Questions to answer -
A) Using the passage on diversity at Friends School below, decide whether each statement agrees with it: (i) The unisex restrooms are found only in the Upper School. (ii) Some of the unisex restrooms are locked and need a faculty key. (iii) The senior attended the diverse voice meetings during L-Blocks. Answer yes or no for each, quoting the deciding words from the passage.
B) Write the next part of the passage on diversity at Friends School, picking up after its final sentence.
--- Supplied passage Enclosed Below ---
Our school has done many things to keep our community aware of the privileges we have as Friends students and even had a position for a director of diversity, but some students feel that we have a long way to go in educating our student body about respecting and teaching it. One of the extracurricular clubs for diversity, our GSA, has made a great step towards making our school more friendly towards students who don’t feel comfortable using gender binary restrooms. Friends now has unisex restrooms in the Lower, Middle, and Upper school for those students. However, many of these restrooms, such as the designated one in the US and Forbush buildings have been locked and require a faculty key to get in.

In recently speaking to a senior, I was given a very different and quite angered take on diversity at Friends School. S/he as a racial minority in the Friends community feels that our school “claims that they’re diverse, but they’re not”. S/he has noticed that there isn’t much of a community for kids of her minority in the Upper School. This student has been working towards getting his/her voice heard through attending the diverse voice meetings during L-Blocks, but s/he, quote, “Felt that the same voices were being heard” and doesn’t “think Friends is going to do anything about it.”
--- End of Enclosed Supplied passage ---
--- Information shown Enclosed Below ---
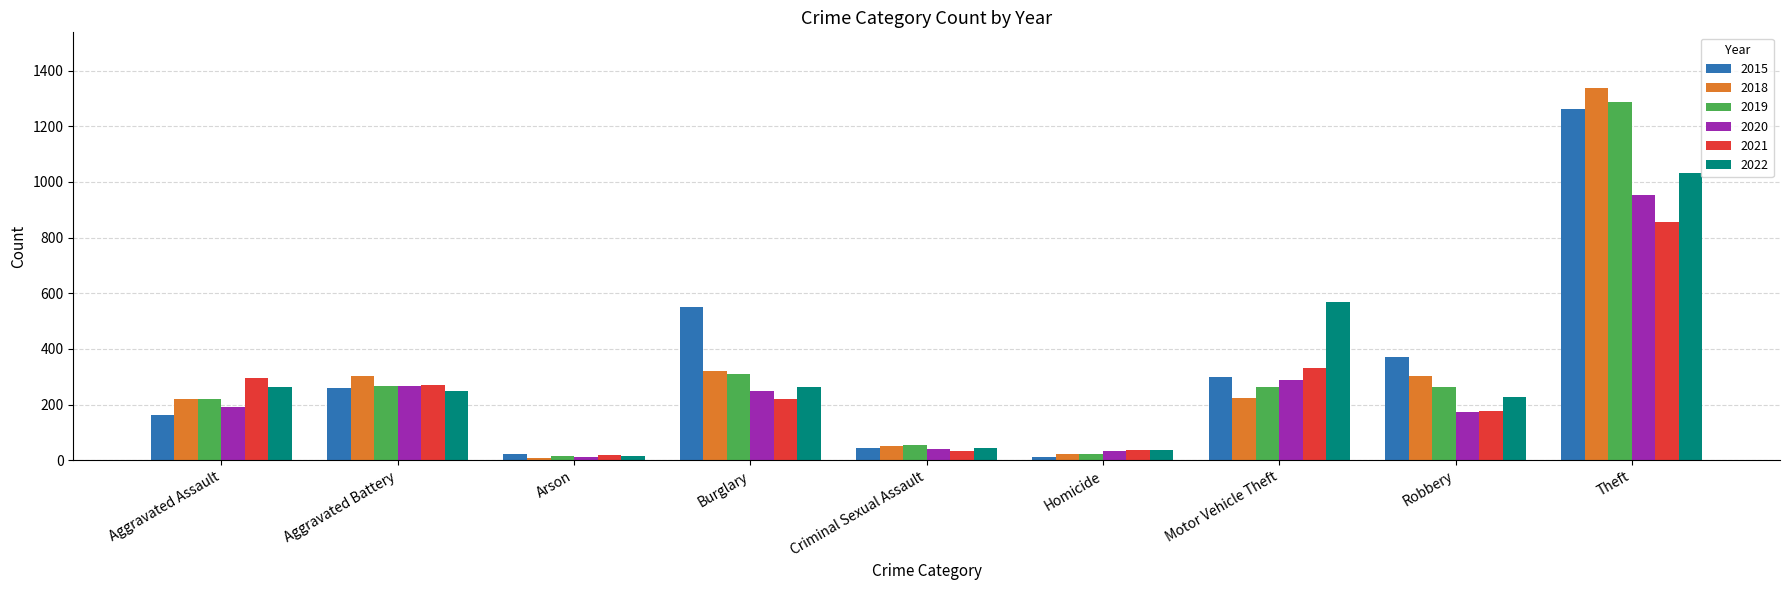

What is the approximate value of 2015 at Burglary, to the nearest 100?

600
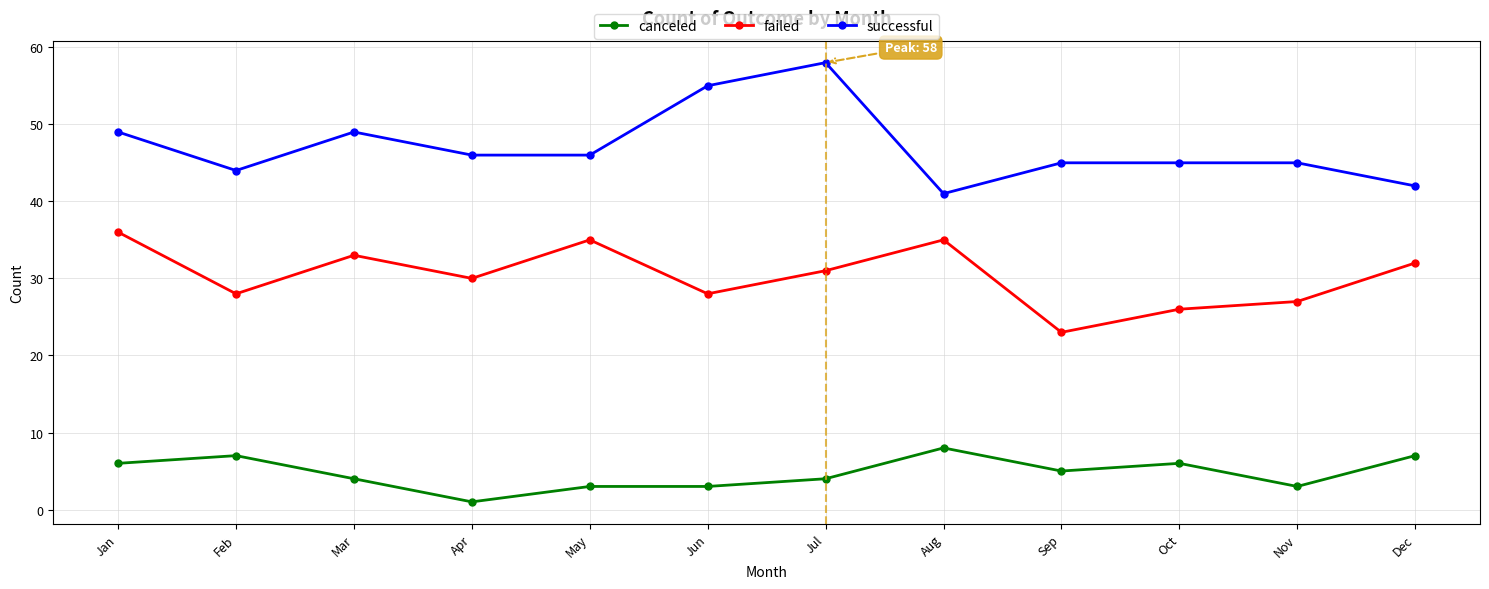

How many distinct data groups are displayed?

3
--- End of Enclosed Information shown ---
Answer list -
A)
(i) No: "Friends now has unisex restrooms in the Lower, Middle, and Upper school"
(ii) Yes: "many of these restrooms, such as the designated one in the US and Forbush buildings have been locked and require a faculty key to get in"
(iii) Yes: "attending the diverse voice meetings during L-Blocks"

B)
So, as a school, how do we fix this problem and create a more diverse community, where we can have people from a wider range of backgrounds. Whether these be socioeconomic, racial, ethnic, or political, it makes a community more open-minded when we are surrounded by a diverse group of thinkers. We shouldn’t just leave this up to the school administration, but we as hound be working as a community to let all voices be heard without the fear of being attacked. I witnessed the attacks of more conservative voices at our school too many times, and in my opinion they just make everyone feel uncomfortable and unsafe to speak out. As the senior I talked to said, “Students need to be more mindful of what they say.” If you feel like you aren’t being represented appropriately, you should feel open to speak about it with other students and teachers. In conclusion, what we can do as a community is be more mindful of those around you and find ways to get involved with advocating for those around you who may not feel comfortable in our Upper School.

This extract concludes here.